-- RECORDS TO PROCESS follows --
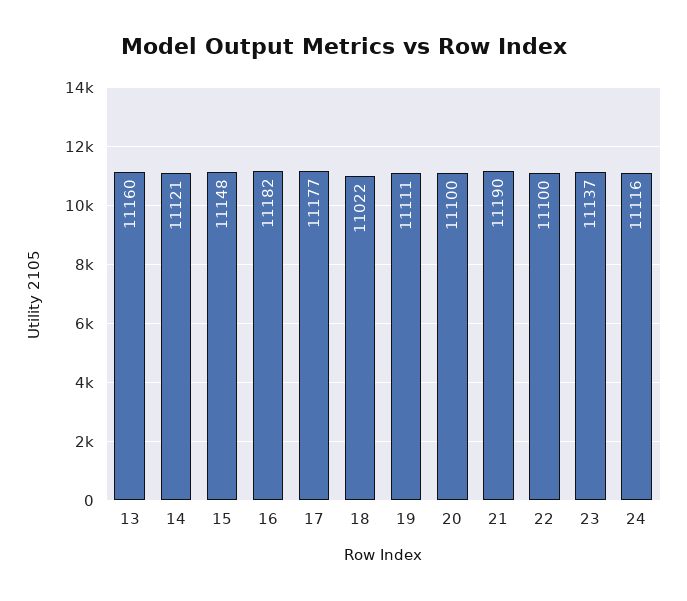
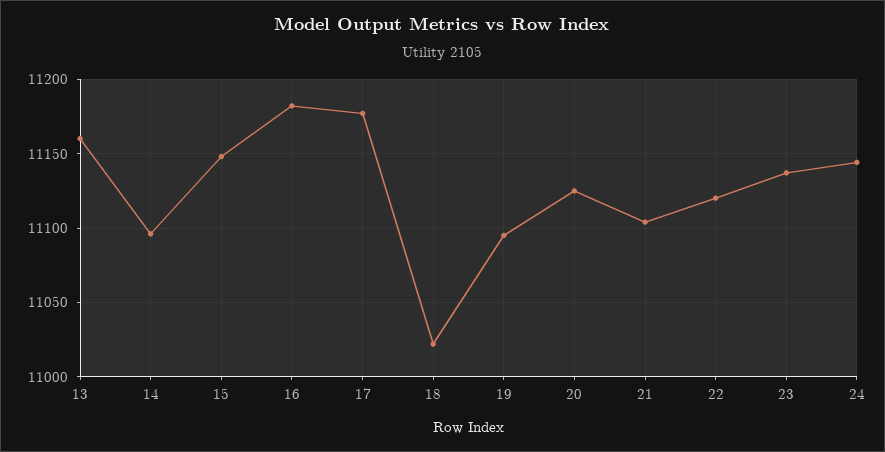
14: 11121 -> 11095
19: 11111 -> 11095
20: 11100 -> 11125
21: 11190 -> 11105
22: 11100 -> 11120
24: 11116 -> 11145

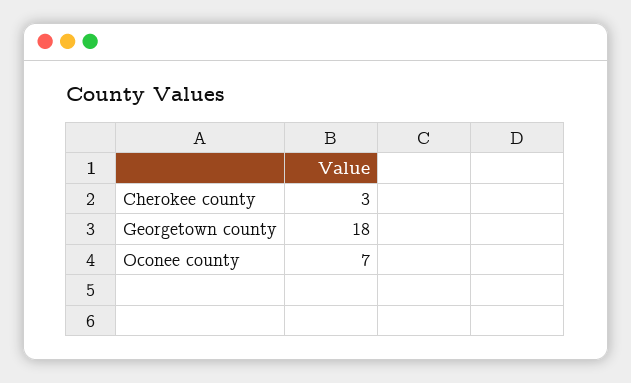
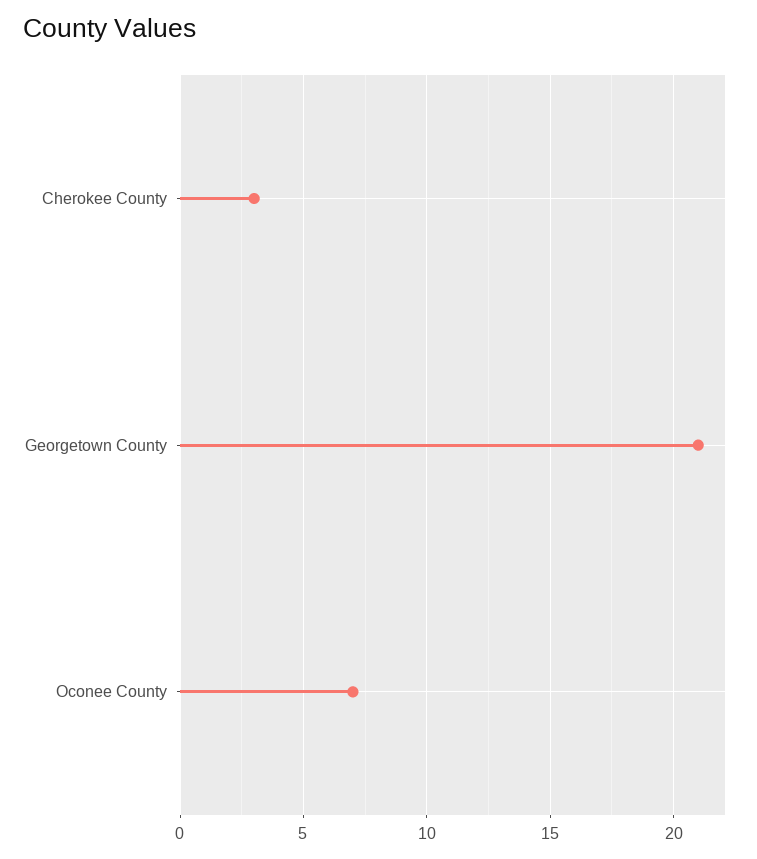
Georgetown county: 18 -> 21

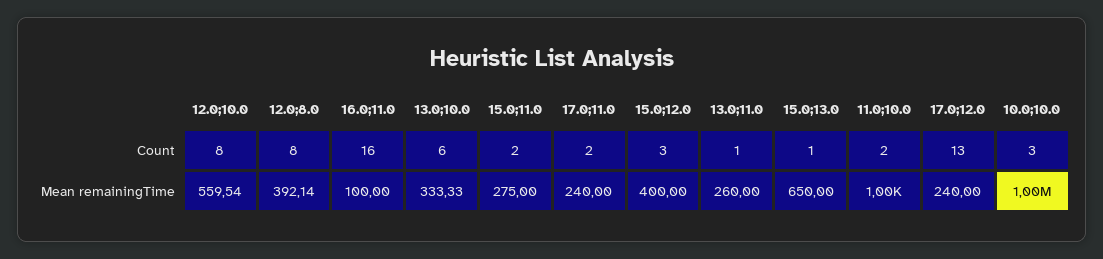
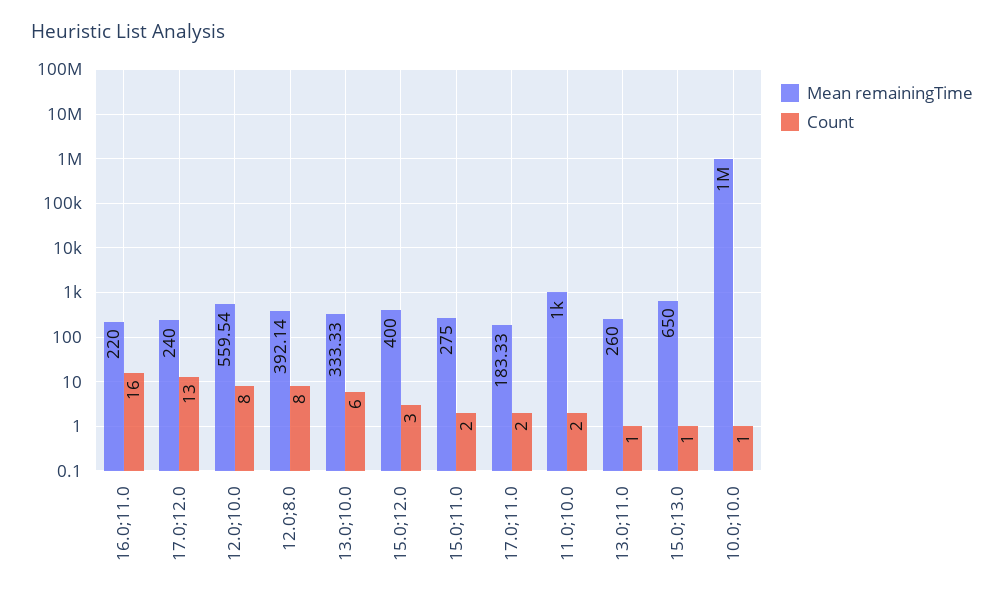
Count, 10.0;10.0: 3 -> 1
Mean remainingTime, 16.0;11.0: 100 -> 220
Mean remainingTime, 17.0;11.0: 240 -> 183.33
-- RECORDS TO PROCESS concluded --
> _WORK INSTRUCTIONS_
Nothing but the lines from the line containing "21: 11190 -> 11105" to the end of the records above should be repeated, exactly and with every picture omitted.

> _OUTPUT FOR THIS EXERCISE_
21: 11190 -> 11105
22: 11100 -> 11120
24: 11116 -> 11145

Georgetown county: 18 -> 21

Count, 10.0;10.0: 3 -> 1
Mean remainingTime, 16.0;11.0: 100 -> 220
Mean remainingTime, 17.0;11.0: 240 -> 183.33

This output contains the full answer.